Onukwulu has experienced this level of isolation and distance for herself, growing up in Burns Lake, geographically in the middle of B.C., but a long way from Vancouver, New York and Toronto, key stations along her route as an artist.

Her early experiences helped shape Onukwulu.

“Growing up in smaller places and being like one of the only Black people there, isolation is just something that ends up happening to you,” she said.

“You learn to create worlds and create stories and I think that is one of the greatest benefits of being in places where I didn’t have community and I wasn’t invited into community. I created worlds within myself and those worlds are ways to make stories and that translated into my music and my other writings.”

Like many artists, Onukwulu performed virtually during the COVID-19 pandemic, having found herself shut out from stages for about two years prior to her most recent July concert in Calgary.

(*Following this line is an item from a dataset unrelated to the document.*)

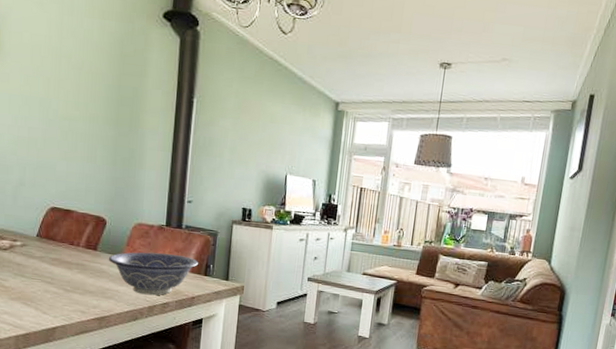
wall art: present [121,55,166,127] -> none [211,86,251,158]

Currently completing a collaboration with Trish Klein of the Be Good Tanyas and working on a new solo album for release next year, she looks forward to performing in Sidney as part of the Seaside Sessions. They are not only a way to reach new audiences, but also reintroduce herself to existing ones, she said. And as in the past, she will not suffer from any butterflies.

“Being on my stage is my favourite place to be,” she said. “Performing live is my absolutely favourite thing. There is so much joy for me to put on a show for people and engage.”

For more information about the show, see marywinspear.ca/event/ndidi-o.

Other announced artists performing as part of the Seaside Sessions so far are PIQSIQ, Tanika Charles and Witch Prophet with more to be announced later.